- [Jobs]
A - Within how many years does the foster care post say the family can reopen to foster care?
B - Pick up the foster care post after its final sentence and continue it in the same voice.

- [Excerpt provided]

So for now, for this season, we are closing our doors to Foster Care. Oh how it hurts to say that. But oh how I am thankful that seasons come & seasons go.  We can reopen again within 5 years with not too many hoops to jump through. Gabi will be 21 then. Crazy!

And oh how thankful I am for the healing that is taking place in our children. He is a good God friends. And even in the midst of my children's hurting hearts, I have loved watching from this front row seat, how He stirs hearts towards Him. I will remain forever thankful for the way He works ALL things out for our good dear ones. ALL THINGS.


Thank you to my precious husband, for saying YES to Jesus, even though it went against everything you were most comfortable with 4.5 years ago, when we began this journey. Thank you for allowing yourself to be vulnerable as we journeyed through this new territory. You have been our rock by constantly pointing us to Jesus and reminding us that everything would be ok. I am so humbly sorry the last few months have been so difficult. Thank you for your patience as we navigate through this season with the Lord by our side.

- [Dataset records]
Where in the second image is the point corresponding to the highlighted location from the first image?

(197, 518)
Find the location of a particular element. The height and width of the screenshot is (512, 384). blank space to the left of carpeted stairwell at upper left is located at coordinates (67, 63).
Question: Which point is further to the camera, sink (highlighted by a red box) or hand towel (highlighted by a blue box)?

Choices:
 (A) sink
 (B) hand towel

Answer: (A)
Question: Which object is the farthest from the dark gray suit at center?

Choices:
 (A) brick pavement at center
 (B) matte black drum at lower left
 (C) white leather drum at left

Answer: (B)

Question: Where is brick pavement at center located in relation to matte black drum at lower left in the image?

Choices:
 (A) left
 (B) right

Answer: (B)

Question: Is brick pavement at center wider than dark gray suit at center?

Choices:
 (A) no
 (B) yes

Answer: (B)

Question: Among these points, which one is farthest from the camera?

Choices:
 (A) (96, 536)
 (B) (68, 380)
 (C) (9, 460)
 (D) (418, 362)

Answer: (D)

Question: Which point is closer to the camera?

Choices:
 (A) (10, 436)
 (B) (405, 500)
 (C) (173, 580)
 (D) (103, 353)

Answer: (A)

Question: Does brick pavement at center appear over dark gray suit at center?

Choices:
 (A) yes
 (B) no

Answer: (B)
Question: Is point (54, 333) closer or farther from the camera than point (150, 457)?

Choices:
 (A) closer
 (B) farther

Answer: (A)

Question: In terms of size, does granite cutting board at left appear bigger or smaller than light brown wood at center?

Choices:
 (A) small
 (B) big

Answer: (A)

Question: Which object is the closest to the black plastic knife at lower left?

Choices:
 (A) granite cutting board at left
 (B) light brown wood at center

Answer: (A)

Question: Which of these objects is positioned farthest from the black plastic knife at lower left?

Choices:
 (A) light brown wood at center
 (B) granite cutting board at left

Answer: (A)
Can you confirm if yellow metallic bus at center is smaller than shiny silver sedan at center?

- [Answers to the problems]
A - Within 5 years.

B -
Thank you New Life Baptist Church of Blanchard, OK for the way you have supported us through our Foster Care Journey this past year & a half. Thank you for being such a blessing to our family. Your prayers, encouraging texts & financial help when we needed it most completely blows our mind. May the Lord continue to bless you beyond what you have blessed our family. Thank you!

Thank you to our friends & family who have prayed for us, brought us meals when we had newborns, supplied us with baby items and sweet little boy clothes and simply made it possible for us to do this ministry (because that IS what it has been to our family). Your encouragement means more to us than you will ever know. And I am so sorry that I stink at thank you notes. It's no excuse and I'm embarrassed and so very sorry. But you know who you are and we are so eternally thankful for each of you!

Thank you to my closest, bestest friends who threw us Gotcha Parties with each of our Adoptions. You girls know how to throw parties! And you know how to help a girl feel loved even when her own family lives 13 hours away! I am forever & ever grateful for each of you and so thankful to my Jesus for placing you in my life. I love ya'll from the bottom of my heart!

Onto the next season...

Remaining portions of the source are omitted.